In the PLANT FILTER section, when you select a plant list, a view link appears. Click on this link to see an illustrated version of the plant list.

v. 2.39 August, 2015

  • Group by now divides the result list of plants into sub-lists; Group by LIFEFORM makes a sub-list for each lifeform, and the user can shoose which sublists to open.
  • v. 2.36 July, 2015

  • LOCATION PROFILE has moved to inside of the TOOLS menu. The Scientific Name and Family search criteria have moved into a new PLANT NAMES section.

  • Lifeform: Grasslike plants are now treated as a separate lifeform from herbs.
    Select Lifeform = "Grasslike" to find grasslike plants.
    Select Lifeform = "Herb" to find wildflowers other than grasses.

  • There are three new selection criteria in the PLANT FILTER section: Commercially available (based on information from CNPLX), shade tolerant, and low water tolerant.
  • v. 2.15 December, 2014

  • Once you have search results in What Grows Here?, press Tools / Observation Search to run an equivalent search in the Observation Search application.
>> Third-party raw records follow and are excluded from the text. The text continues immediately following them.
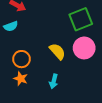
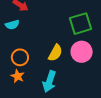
yellow semicircle: (57, 51) -> (55, 53), turned 66
cyan arrow: (54, 81) -> (49, 82), size x1.5

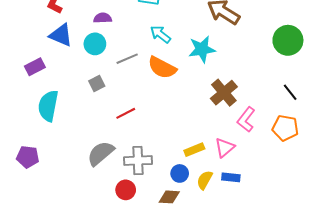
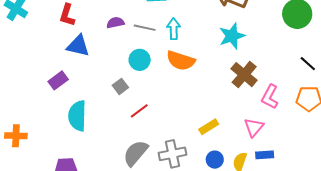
cyan arrow: (160, 34) -> (174, 29), turned 60
cyan circle: (95, 44) -> (140, 60), moved
cyan star: (202, 49) -> (232, 36), moved
gray line: (127, 59) -> (145, 28), moved, turned 45
red line: (126, 113) -> (139, 111), moved
yellow rectangle: (194, 150) -> (209, 127), moved

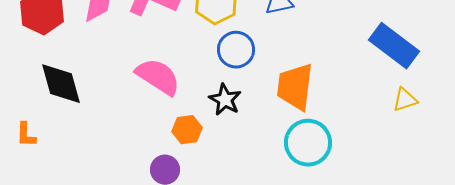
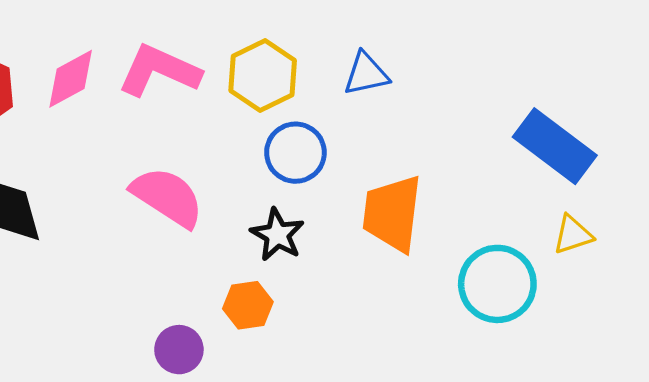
orange hexagon: (187, 130) -> (248, 305), moved
cyan circle: (308, 143) -> (497, 284), moved

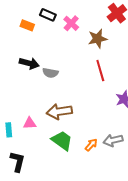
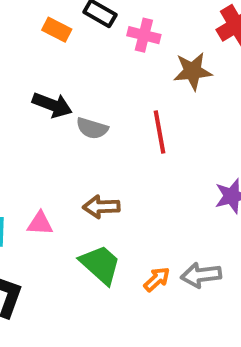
pink cross: (71, 23) -> (144, 35), turned -35
red line: (100, 71) -> (159, 132), moved
brown arrow: (59, 112) -> (101, 207), size x0.7

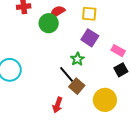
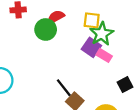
pink rectangle: (118, 51) -> (104, 55), moved
green star: (77, 59) -> (102, 34), moved, size x1.5

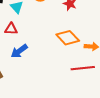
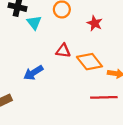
red triangle: (11, 29) -> (63, 51), moved

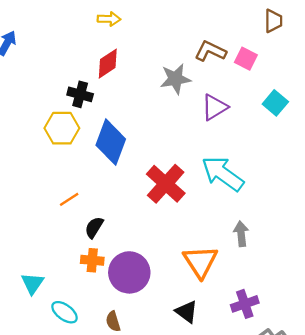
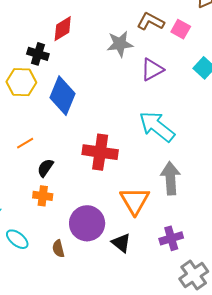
red cross: (166, 184) -> (100, 152), moved, turned -36
gray arrow: (241, 234) -> (171, 178), size x1.5
purple circle: (129, 272) -> (87, 223), moved

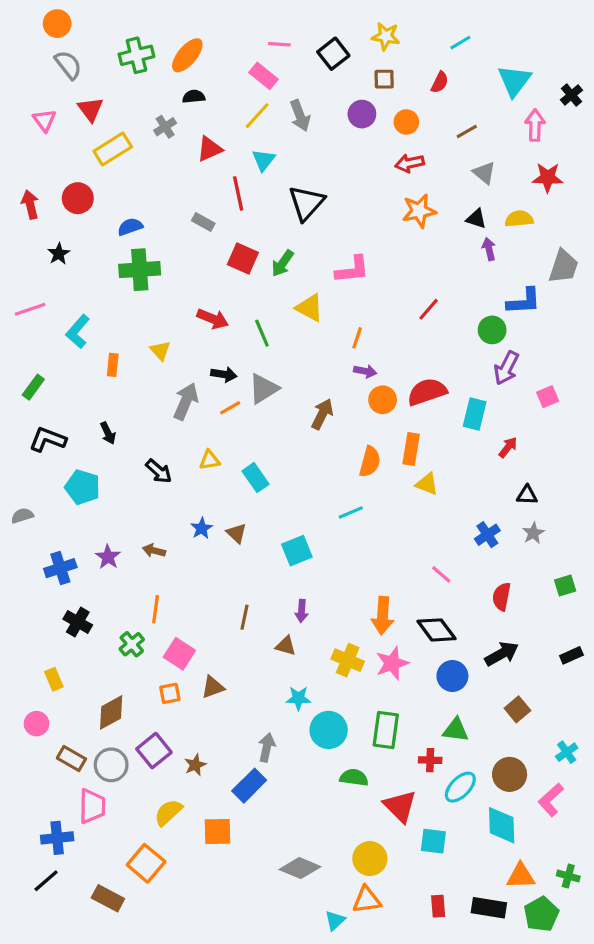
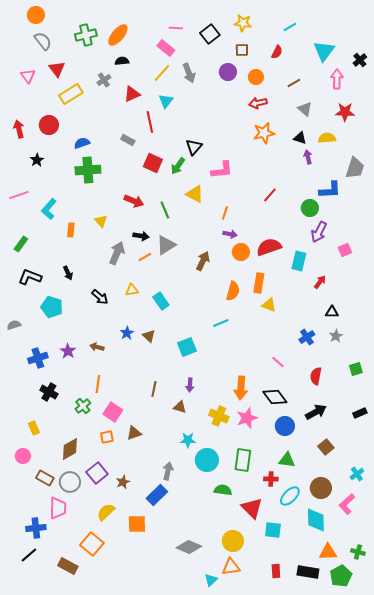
black triangle: (306, 203) -> (194, 147), moved, size x0.7

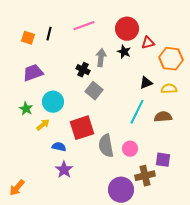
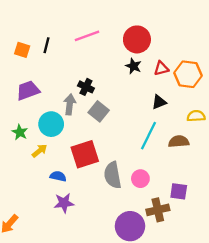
red triangle: (148, 43) -> (161, 68), moved
gray arrow: (101, 58) -> (70, 104), moved
yellow semicircle: (169, 89) -> (196, 116), moved
purple star: (64, 170) -> (64, 203), turned 30

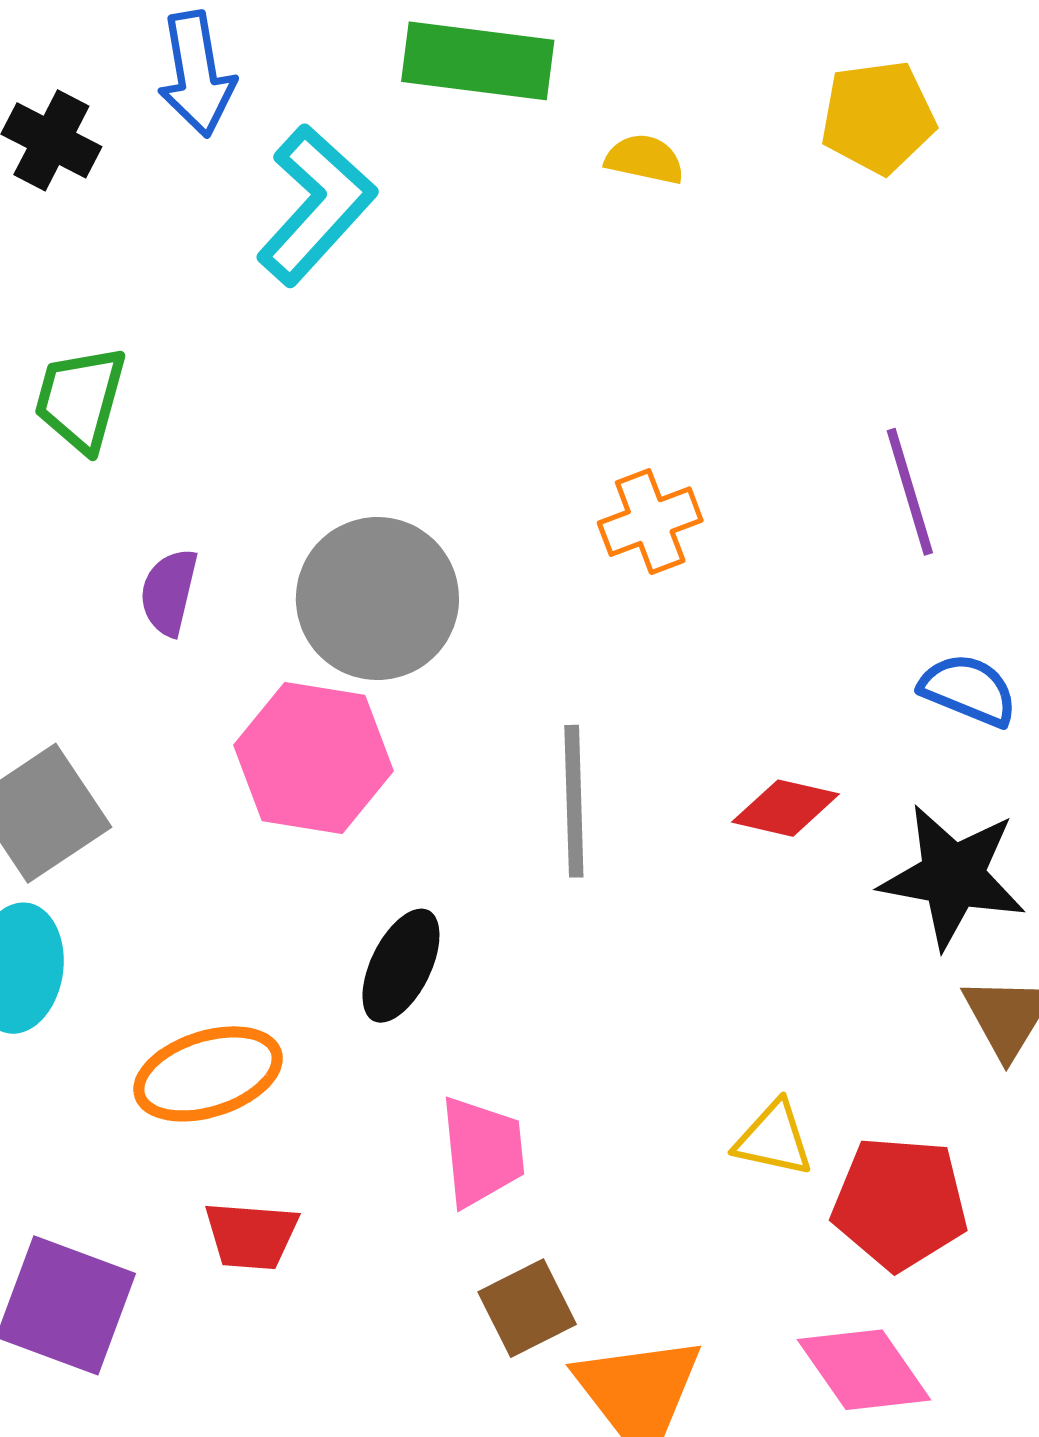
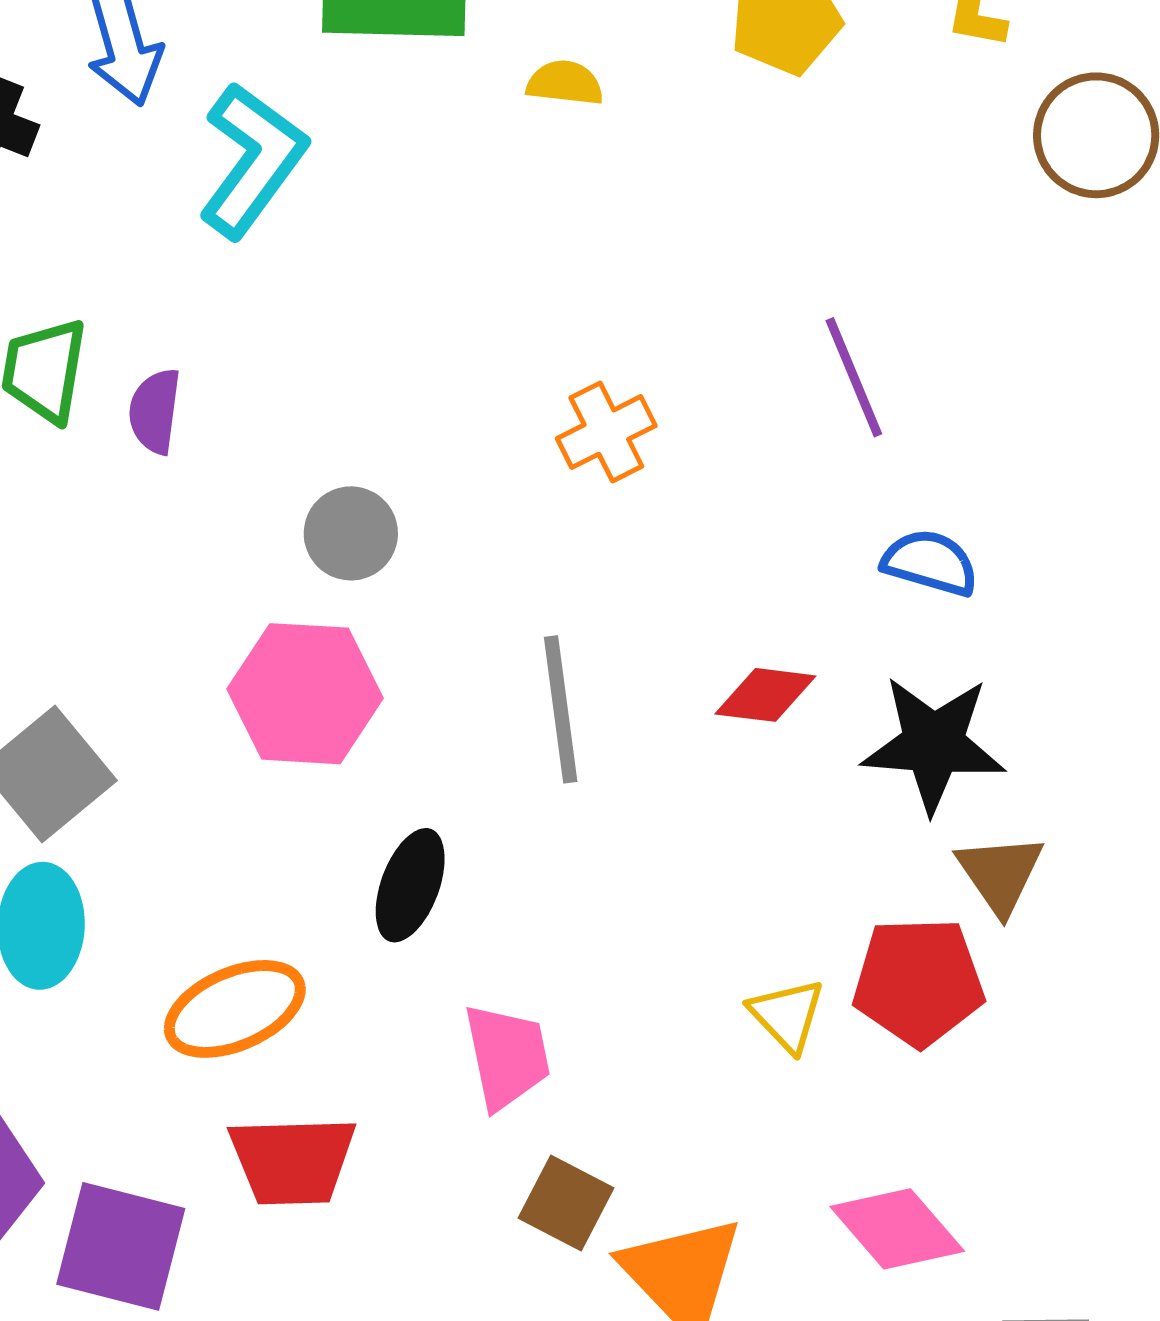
purple semicircle: (169, 592) -> (155, 411), moved
gray circle: (377, 599) -> (351, 533), size x0.6
yellow triangle: (774, 1139) -> (787, 1015), turned 40
red pentagon: (900, 1203) -> (919, 982), moved
red trapezoid: (251, 1236) -> (293, 1161), size x1.4
brown square: (527, 1308) -> (566, 1203), turned -30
Where What Grows Here? can show a summary of plants in an area, Observation Search can show all observation records in the same area. This works for a selected background area (eg. a park), or for a user defined search polygon.
  • v. 2.07 September, 2014

  • Open LOCATION PROFILE to see elevation, climate, and soil information about the current location.

  • Search polygons can be saved by name, and re-used in another search explicitly. Open AREA, then SAVED SEARCH POLYGONS.

  • Press Tools / Printable version of this page to get a version of your current search results that prints nicely. If you do not want to print the map, turn the map off before pressing this link.

  • v. 2.0 March, 2013.

    This version was funded by a Conservation Innovation Grant from NRCS California, with matching funds provided by the Calflora Database.